When John called me Wednesday, I told him I’d only returned from Rockford the week before. He asked, “How are you feeling--really?”

I said, “I’m really feeling quite good. I slept the first few days, and took an occasional nap. I feel like I’ve recovered the sleep I missed after those chaotic days after Nancy passed away. I felt absolutely depleted.”

“I could tell,” John said. “When I saw you over the past few weeks, you looked fatigued. I could tell by your posture.”

I was about to moderate the seriousness of his assessment but I checked myself. He was right. I’d been running on adrenalin for a month, but I told people that I was “fine.” John seemed to know what I was thinking and changed the subject.

“Are any of your kids still with you?”

“No...three of the boys are in Illinois--Bruce is in Austin. Laurinda’s back in Kenosha. They call to check up on me--making sure I’m eating and getting enough rest. They saw I was getting run down, too. But to tell the truth, this past week of rest and solitude has helped me recharge.”

“But I’m sure you miss Nancy,” John suggested. “How’s that side of it going?”

I took a deep breath. It was a question like this that could still ambush my feelings, that are still raw and on the surface.
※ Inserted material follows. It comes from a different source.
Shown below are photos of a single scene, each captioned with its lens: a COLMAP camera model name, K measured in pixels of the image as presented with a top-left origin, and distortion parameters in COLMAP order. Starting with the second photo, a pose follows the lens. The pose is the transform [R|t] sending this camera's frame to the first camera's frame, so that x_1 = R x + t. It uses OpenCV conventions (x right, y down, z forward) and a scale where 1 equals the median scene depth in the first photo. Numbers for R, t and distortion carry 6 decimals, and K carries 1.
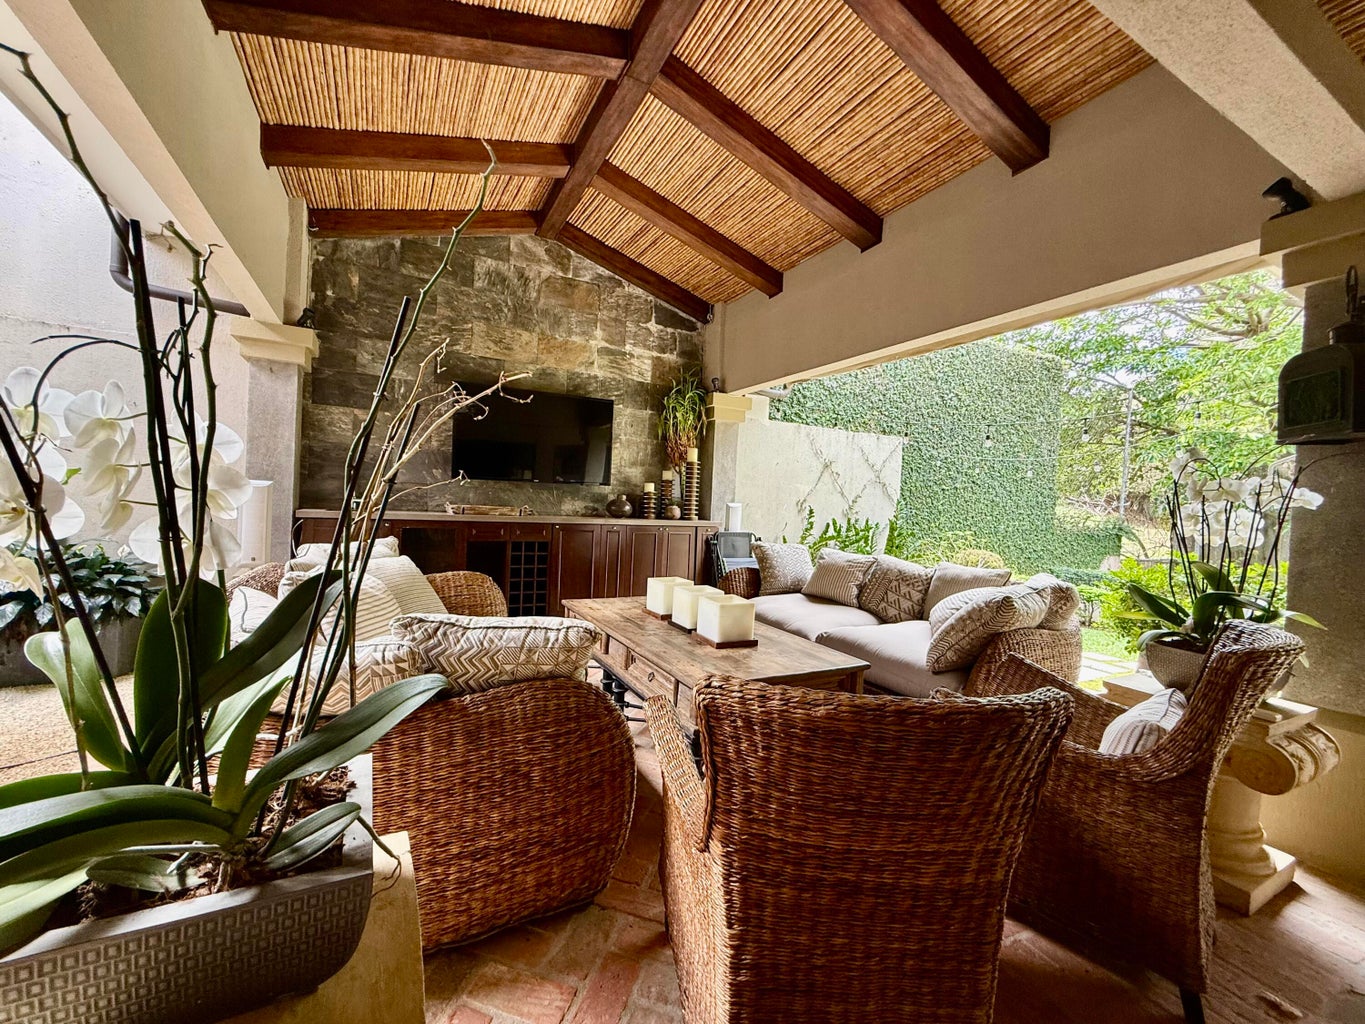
lens RADIAL K [[544.6, 0, 677.4], [0, 544.6, 512.2], [0, 0, 1]] dist [-0.000073, 0.000067]
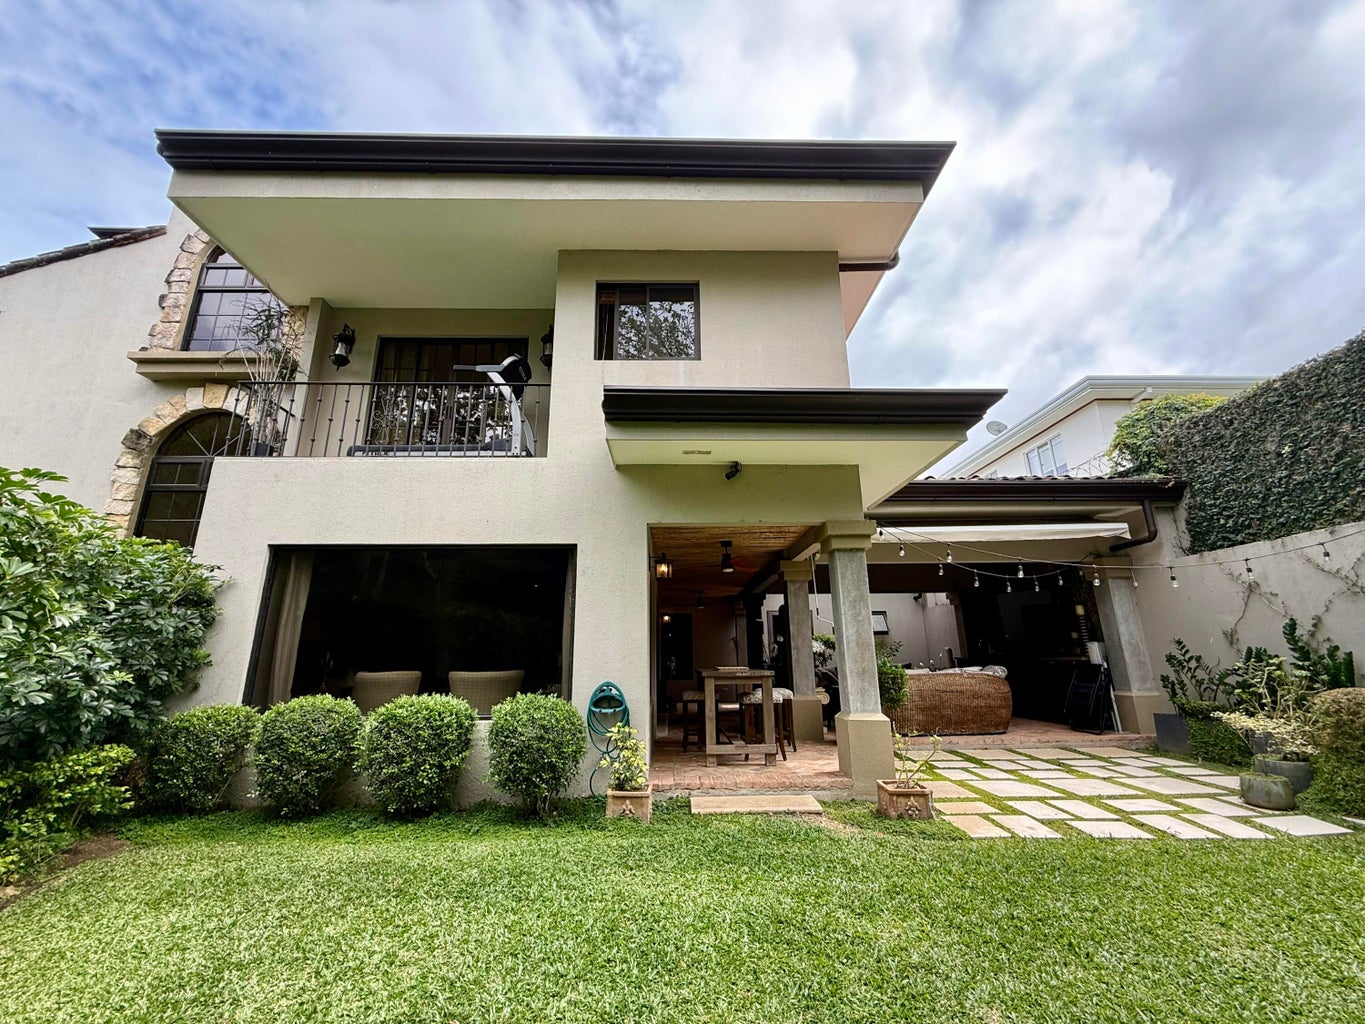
lens RADIAL K [[544.6, 0, 677.4], [0, 544.6, 512.2], [0, 0, 1]] dist [-0.000073, 0.000067]
pose [[-0.443682, -0.270921, -0.854253, 1.849511], [-0.025072, 0.956591, -0.290355, 0.094360], [0.895834, -0.107407, -0.431214, 0.724025]]
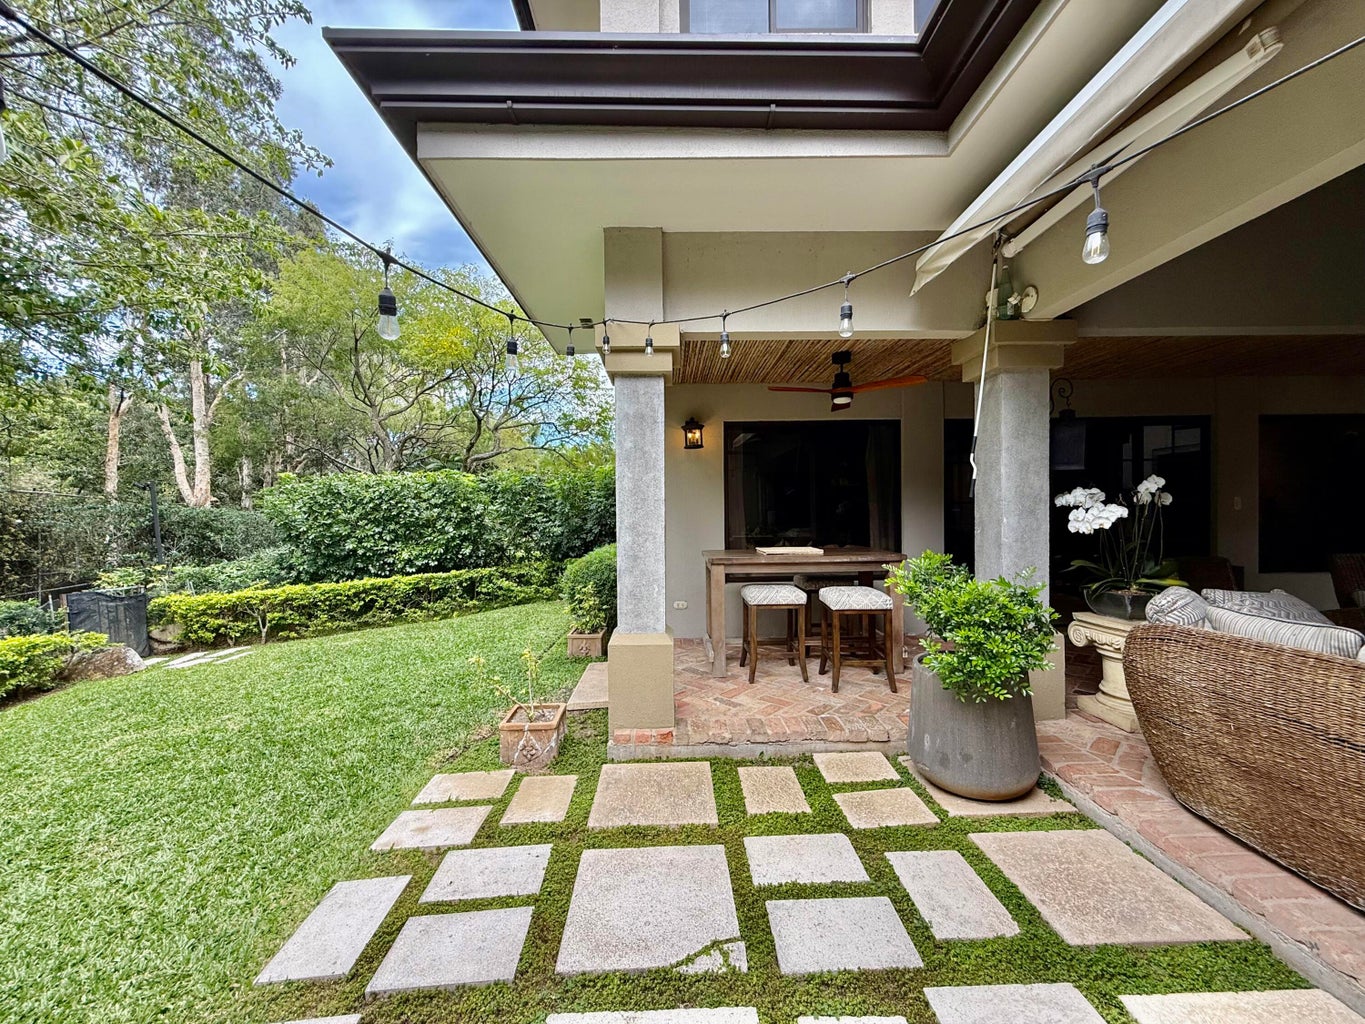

I tried hard to control my voice when I answered him, but the sound that came out of my mouth broke with emotion. “I desperately miss Nancy,” I said weakly.

“I understand,” John said.

This time I changed the subject. "Nancy was organized in every department,” I said with a laugh. “I kid myself my saying I’m organized, but she knew where everything was--didn’t have to hunt for it. I spent two days looking through all my address books, Rolodex and email list--for two names I couldn’t find. Then I remembered. Nancy has a ‘master book’ that she categorized for contacts in Illinois, those in California, and a third category called ‘Christmas Card Names.’ And there they were--the two I was searching for. She was amazing. I can’t replace…”

Once again my voice broke as the enormity of what I was trying to say swept over me.

John spoke into the awkward pause and again deflected my thoughts. He told me something he’d heard from a friend recently. “He said, 'Whenever someone dies, it’s as if a library burned down.' When you stop to think of all the thoughts, plans, knowledge and memorized data that’s stored in our brains, and how many times other people need to access that information….”

I saw the point immediately. “Yeah, John, you’re absolutely right. That’s exactly how I feel. Helpless and lost without her. Her knowledge and wisdom is gone...and I miss our conversations and sharing. It really does seem like, a ‘library burned down.’ There’s so much of her that’s irreplaceable.”

John and I continued our conversation until I’d completed my one mile walk. We talked about many other matters and soon I was standing in front of my home, and we concluded our phone call. I went inside and began my work for the day.

Yet, ever since John called on Wednesday, I haven’t been able to get his comments out of my head. The more I thought about it, the more it was true: when a person dies, it does seem like a library burned down.